Posted on 08/22/2009 3:18:32 PM PDT by NoobRep
A man who had claimed to have a copy of President Obama's Kenyan birth certificate, attempted to sell it on eBay and then disappeared from contact has reappeared, this time with a video of the document he claims proves Obama's foreign birth.
As WND reported, Lucas Smith, a former resident of Cedar Rapids, Iowa, and known by the eBay handle "colmado_noranja," claimed online and in phone conversations with WND to have an authentic document from Coast Provincial Hospital in Mombasa proving Obama's birth there at 7:24 p.m. on Aug. 4, 1961.

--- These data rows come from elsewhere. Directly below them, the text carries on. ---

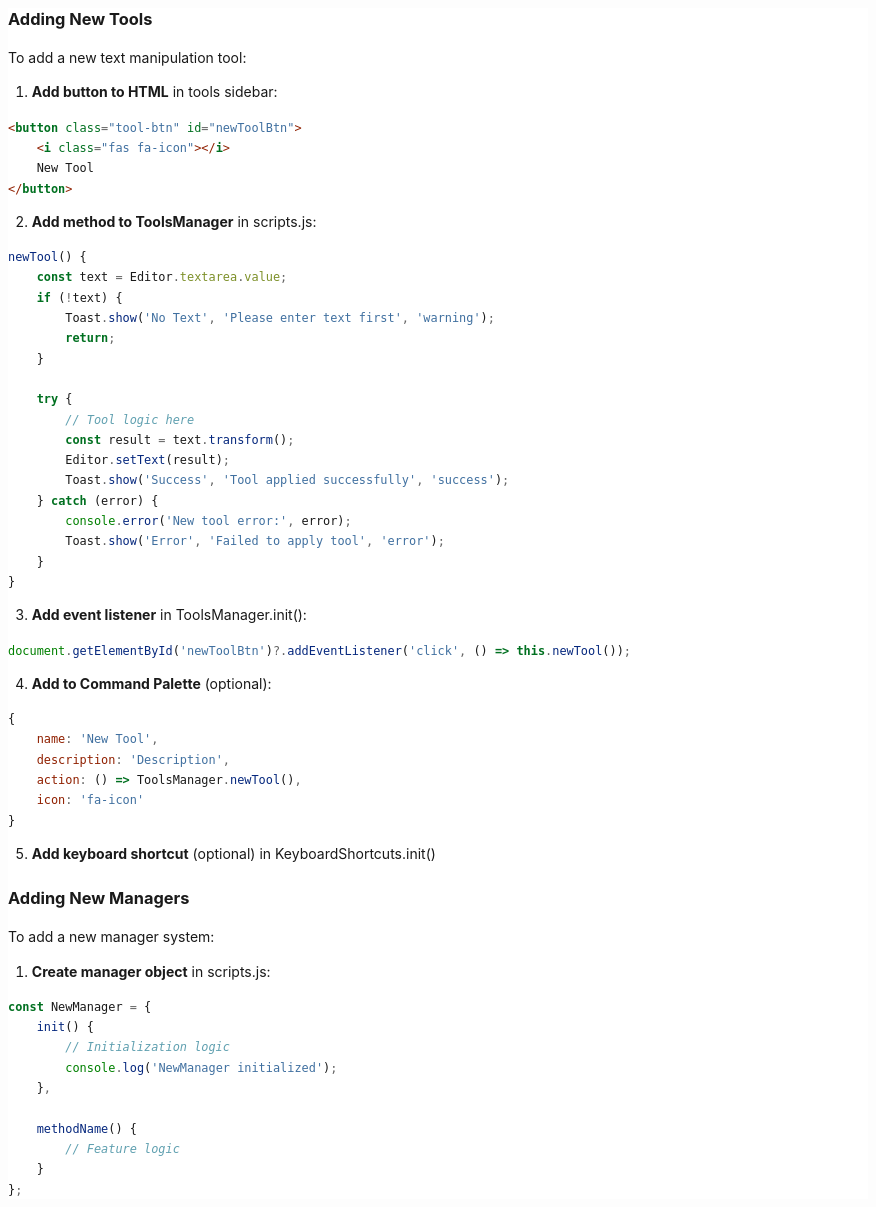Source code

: ### Adding New Tools
To add a new text manipulation tool:

1. **Add button to HTML** in tools sidebar:
```html
<button class="tool-btn" id="newToolBtn">
    <i class="fas fa-icon"></i>
    New Tool
</button>
```

2. **Add method to ToolsManager** in scripts.js:
```javascript
newTool() {
    const text = Editor.textarea.value;
    if (!text) {
        Toast.show('No Text', 'Please enter text first', 'warning');
        return;
    }

    try {
        // Tool logic here
        const result = text.transform();
        Editor.setText(result);
        Toast.show('Success', 'Tool applied successfully', 'success');
    } catch (error) {
        console.error('New tool error:', error);
        Toast.show('Error', 'Failed to apply tool', 'error');
    }
}
```

3. **Add event listener** in ToolsManager.init():
```javascript
document.getElementById('newToolBtn')?.addEventListener('click', () => this.newTool());
```

4. **Add to Command Palette** (optional):
```javascript
{
    name: 'New Tool',
    description: 'Description',
    action: () => ToolsManager.newTool(),
    icon: 'fa-icon'
}
```

5. **Add keyboard shortcut** (optional) in KeyboardShortcuts.init()

### Adding New Managers
To add a new manager system:

1. **Create manager object** in scripts.js:
```javascript
const NewManager = {
    init() {
        // Initialization logic
        console.log('NewManager initialized');
    },

    methodName() {
        // Feature logic
    }
};
```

(Excerpt) Read more at wnd.com ...
Many people had Unix email addresses in the sixties; particularly people in remote locations.
This purports to be a copy of the original filing--because that is the only way you get the footprint.
But, in August 1961, the Coast Provincial Hospital was located in the Coast Province of Tanzania, not Kenya--and certainly not in the British Protectorate of Kenya.
If you had a record Certification of Birth under a governmental agency in Kenya such as the one Orly has issued on a date after October, 1963, you would believe it was validly issued. It wouldn't show the footprint either.
So I doubt it. Now if it proves this is in fact Obama's footprint, that might be another story.
Further, the original filing of which I am aware in fact also has two doctors--one an administrator. But the doctor who delivered the baby was a woman and her subsequent history has been traced out to 2005 at which time she was still alive and well.
And the form of the original filing was different than this--more like the one Corsi shows.
So, this doesn't look real. Does't mean it isn't.
George Onyango is wearing a stocking cap. It must get pretty cold in that part of Kenya.
Error in 102—Zanzibar, not Tanzania.
The protectorate issue may also not be so clear as I describe it. The coastal strip including Coastal Province of Zanzibar was leased and might have been administered by the Brits prior to independence of Kenya (and therefore included as part of “Kenya administered by the” British Colonial Service).
Many people had Unix email addresses in the sixties; particularly people in remote locations.
That is not technically correct.
The Telexs that were in common use in the 60's had addresses that looked a lot like the Unix addresses in use later.
Point is the issue about "the Administrator's email address"--was it an address that purported to be a Unix address or is it a Telex address?